Hariankripto – investor dan trader kripto menahan napas menjelang rilis laporan Consumer Price Index (CPI) Mei dari Amerika Serikat. Para ekonom AS memperkirakan inflasi tahunan akan naik ke 4,2%, level tertinggi sejak Maret 2023. Bitcoin saat ini bergerak di sekitar $61.000, dan data inflasi yang lebih tinggi dari perkiraan dapat memicu tekanan jual tambahan di pasar aset digital.
Inflasi Bulan Mei Diprediksi Naik ke 4,2 Persen Di AS
Biro Statistik Tenaga Kerja AS akan mengumumkan CPI Mei pada 10 Juni pukul 08:30 ET. Prediksi para ekonom AS menunjukkan kenaikan CPI dari 3,8% di bulan April menjadi 4,2% year-over-year. Angka ini menandai kali pertama sejak Maret 2023 inflasi melampaui 4%.
Pasar prediksi juga memperkirakan kenaikan inflasi lebih tinggi. Di platform Kalshi, 47% trader memperkirakan inflasi mencapai 4,2%, sementara 32% menilai bisa tembus 4,3%. Prediksi core CPI bulan Mei berkisar antara 0,2% hingga 0,3% month-over-month, jauh di atas target inflasi jangka panjang Federal Reserve sebesar 2%. Hal ini menunjukkan tekanan inflasi tetap menjadi perhatian utama pembuat kebijakan.
Bitcoin Uji Support $54.000
Inflasi di AS yang lebih jauh dari perkiraan bisa memicu tekanan jual pada Bitcoin. Pada April lalu, inflasi 3,8% membuat Bitcoin anjlok hampir 28%, dari $82.000 menjadi sekitar $60.000 dalam tiga minggu. Kenaikan harga energi akibat ketegangan di Timur Tengah turut memperkuat kekhawatiran inflasi karena biaya transportasi barang meningkat.
Pada CPI AS di bulan April sebelumnya yang mencapai 3,8% YoY, Harga Bitcoin turun dari $82.000 menjadi $60.000 dalam 3 minggu.Jika CPI AS di bulan Mei ini melebihi inflasi bulan sebelumnya maka Bitcoin kemungkinan berada id zona support $55.000. Sebaliknya, CPI yang lebih rendah dari perkiraan dapat memicu pemulihan harga Bitcoin dan meningkatkan permintaan aset berisiko.
Dampak Perkembangan Iran pada Inflasi dan Kripto
Komentar mantan Presiden Donald Trump mengenai kesepakatan dengan Iran bisa memengaruhi sentimen pasar. Trump menyebut negosiasi berada di tahap akhir dan kesepakatan dapat tercapai dalam dua atau tiga hari. Jika ketegangan mereda dan harga minyak menurun, tekanan inflasi dapat melunak.

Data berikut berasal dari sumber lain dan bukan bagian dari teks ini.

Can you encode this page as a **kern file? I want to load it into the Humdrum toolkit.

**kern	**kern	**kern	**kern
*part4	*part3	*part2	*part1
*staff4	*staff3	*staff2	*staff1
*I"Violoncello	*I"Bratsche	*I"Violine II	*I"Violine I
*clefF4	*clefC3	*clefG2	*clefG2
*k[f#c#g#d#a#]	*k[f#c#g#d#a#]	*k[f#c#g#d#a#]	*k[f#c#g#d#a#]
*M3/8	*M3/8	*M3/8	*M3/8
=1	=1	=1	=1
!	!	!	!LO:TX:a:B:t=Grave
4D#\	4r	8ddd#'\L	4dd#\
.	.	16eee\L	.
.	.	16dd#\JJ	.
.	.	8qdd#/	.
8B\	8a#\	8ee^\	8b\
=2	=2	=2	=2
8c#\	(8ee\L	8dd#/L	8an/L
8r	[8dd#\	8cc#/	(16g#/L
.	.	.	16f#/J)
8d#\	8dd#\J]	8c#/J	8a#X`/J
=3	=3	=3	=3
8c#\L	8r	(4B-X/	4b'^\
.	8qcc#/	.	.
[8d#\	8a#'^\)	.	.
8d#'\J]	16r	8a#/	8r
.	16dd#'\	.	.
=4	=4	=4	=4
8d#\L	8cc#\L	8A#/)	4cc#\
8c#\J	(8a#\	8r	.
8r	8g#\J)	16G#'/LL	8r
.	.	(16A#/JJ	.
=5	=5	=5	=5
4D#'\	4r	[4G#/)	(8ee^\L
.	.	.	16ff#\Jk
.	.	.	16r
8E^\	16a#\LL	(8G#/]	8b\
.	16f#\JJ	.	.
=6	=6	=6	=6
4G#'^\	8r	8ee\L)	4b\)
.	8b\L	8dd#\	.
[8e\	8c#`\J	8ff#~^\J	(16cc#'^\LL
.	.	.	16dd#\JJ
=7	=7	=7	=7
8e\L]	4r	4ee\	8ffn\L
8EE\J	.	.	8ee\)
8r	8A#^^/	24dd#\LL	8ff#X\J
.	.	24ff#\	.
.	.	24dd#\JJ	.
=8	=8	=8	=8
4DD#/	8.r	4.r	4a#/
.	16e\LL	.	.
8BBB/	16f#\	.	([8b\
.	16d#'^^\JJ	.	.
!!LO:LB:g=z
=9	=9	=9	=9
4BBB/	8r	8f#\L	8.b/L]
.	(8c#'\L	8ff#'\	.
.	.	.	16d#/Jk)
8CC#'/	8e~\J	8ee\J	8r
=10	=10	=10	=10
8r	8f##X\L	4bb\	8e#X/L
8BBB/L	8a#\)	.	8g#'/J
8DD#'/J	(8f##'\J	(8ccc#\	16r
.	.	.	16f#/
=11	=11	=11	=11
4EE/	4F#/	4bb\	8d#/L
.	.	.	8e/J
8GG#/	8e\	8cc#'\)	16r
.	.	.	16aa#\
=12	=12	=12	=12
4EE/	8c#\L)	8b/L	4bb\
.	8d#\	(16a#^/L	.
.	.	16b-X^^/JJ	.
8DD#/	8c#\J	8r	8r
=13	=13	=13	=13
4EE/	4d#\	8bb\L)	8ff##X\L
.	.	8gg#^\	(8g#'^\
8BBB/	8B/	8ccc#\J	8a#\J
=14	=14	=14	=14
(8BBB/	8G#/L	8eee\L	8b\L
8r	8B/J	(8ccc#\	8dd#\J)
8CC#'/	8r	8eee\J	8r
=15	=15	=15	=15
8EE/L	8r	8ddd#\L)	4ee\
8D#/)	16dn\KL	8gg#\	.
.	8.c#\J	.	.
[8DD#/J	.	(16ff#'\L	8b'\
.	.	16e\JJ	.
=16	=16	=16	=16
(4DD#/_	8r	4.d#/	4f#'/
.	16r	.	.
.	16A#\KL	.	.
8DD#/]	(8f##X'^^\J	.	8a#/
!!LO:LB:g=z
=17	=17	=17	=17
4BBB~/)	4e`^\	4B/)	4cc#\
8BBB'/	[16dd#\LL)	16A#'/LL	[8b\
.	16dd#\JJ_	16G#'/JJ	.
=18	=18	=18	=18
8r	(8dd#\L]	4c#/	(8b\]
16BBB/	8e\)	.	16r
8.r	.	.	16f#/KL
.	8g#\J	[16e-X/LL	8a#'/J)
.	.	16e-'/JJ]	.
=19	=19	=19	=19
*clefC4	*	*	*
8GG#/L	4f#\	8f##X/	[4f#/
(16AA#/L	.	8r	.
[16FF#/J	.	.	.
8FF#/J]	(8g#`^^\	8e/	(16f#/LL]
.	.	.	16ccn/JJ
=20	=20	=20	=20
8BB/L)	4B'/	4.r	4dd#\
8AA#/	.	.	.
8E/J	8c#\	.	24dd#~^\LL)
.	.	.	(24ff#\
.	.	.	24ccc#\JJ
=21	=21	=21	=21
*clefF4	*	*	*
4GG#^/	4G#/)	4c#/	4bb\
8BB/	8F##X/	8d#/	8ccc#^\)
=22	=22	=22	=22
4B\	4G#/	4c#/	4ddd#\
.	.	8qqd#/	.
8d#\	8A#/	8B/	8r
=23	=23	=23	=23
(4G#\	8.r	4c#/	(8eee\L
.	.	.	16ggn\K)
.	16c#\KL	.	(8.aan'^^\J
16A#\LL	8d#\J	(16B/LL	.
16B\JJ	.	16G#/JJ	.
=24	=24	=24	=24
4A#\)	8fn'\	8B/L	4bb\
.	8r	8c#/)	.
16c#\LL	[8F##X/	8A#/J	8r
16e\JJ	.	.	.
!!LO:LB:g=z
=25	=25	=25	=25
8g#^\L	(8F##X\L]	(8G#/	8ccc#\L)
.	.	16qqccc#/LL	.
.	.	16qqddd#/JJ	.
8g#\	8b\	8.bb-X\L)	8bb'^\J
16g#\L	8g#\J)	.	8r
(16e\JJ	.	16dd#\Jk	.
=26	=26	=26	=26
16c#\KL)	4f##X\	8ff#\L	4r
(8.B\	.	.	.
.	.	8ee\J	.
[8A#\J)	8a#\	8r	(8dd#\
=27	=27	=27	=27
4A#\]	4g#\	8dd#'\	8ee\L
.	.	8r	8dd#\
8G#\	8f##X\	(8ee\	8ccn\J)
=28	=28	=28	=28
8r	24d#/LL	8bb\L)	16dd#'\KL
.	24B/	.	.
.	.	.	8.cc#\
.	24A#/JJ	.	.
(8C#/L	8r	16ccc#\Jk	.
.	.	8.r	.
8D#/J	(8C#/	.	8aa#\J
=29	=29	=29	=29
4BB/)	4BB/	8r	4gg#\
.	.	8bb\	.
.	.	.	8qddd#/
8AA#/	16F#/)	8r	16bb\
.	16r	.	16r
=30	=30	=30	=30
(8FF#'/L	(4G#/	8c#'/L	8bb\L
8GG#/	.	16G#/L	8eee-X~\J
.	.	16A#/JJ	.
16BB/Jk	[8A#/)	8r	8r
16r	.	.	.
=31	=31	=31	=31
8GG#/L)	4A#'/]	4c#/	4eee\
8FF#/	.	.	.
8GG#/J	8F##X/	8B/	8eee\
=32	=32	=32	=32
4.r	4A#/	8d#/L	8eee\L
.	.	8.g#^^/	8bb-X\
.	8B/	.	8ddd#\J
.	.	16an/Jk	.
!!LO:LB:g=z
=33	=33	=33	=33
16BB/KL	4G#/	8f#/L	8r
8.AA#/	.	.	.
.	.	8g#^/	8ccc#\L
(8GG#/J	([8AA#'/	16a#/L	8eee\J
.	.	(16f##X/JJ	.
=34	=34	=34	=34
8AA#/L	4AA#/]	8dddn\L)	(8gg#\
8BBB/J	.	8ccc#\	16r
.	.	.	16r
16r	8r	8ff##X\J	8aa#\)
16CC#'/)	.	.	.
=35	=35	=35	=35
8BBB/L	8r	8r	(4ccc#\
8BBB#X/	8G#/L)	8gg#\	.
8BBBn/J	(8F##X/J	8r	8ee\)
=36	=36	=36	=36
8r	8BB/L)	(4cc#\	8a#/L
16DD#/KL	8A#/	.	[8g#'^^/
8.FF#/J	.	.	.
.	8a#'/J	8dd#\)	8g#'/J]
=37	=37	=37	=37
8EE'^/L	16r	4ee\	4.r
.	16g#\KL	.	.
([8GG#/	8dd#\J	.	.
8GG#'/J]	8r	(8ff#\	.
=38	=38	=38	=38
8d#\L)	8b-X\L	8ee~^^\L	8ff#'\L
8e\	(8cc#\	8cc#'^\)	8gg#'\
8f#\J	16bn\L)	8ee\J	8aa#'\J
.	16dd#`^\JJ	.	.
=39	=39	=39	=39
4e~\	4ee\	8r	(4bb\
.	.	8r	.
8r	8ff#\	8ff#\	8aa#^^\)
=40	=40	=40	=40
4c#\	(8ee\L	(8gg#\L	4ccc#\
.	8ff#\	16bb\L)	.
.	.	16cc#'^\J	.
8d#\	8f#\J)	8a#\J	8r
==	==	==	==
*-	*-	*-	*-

Perkembangan ini akan meningkatkan ekspektasi likuiditas di pasar dan mendukung permintaan aset berisiko, termasuk pasar kripto. Investor kini menunggu laporan CPI AS bulan Mei dengan strategi yang hati-hati, karena setiap angka bisa mengubah dinamika pasar kripto dalam hitungan jam.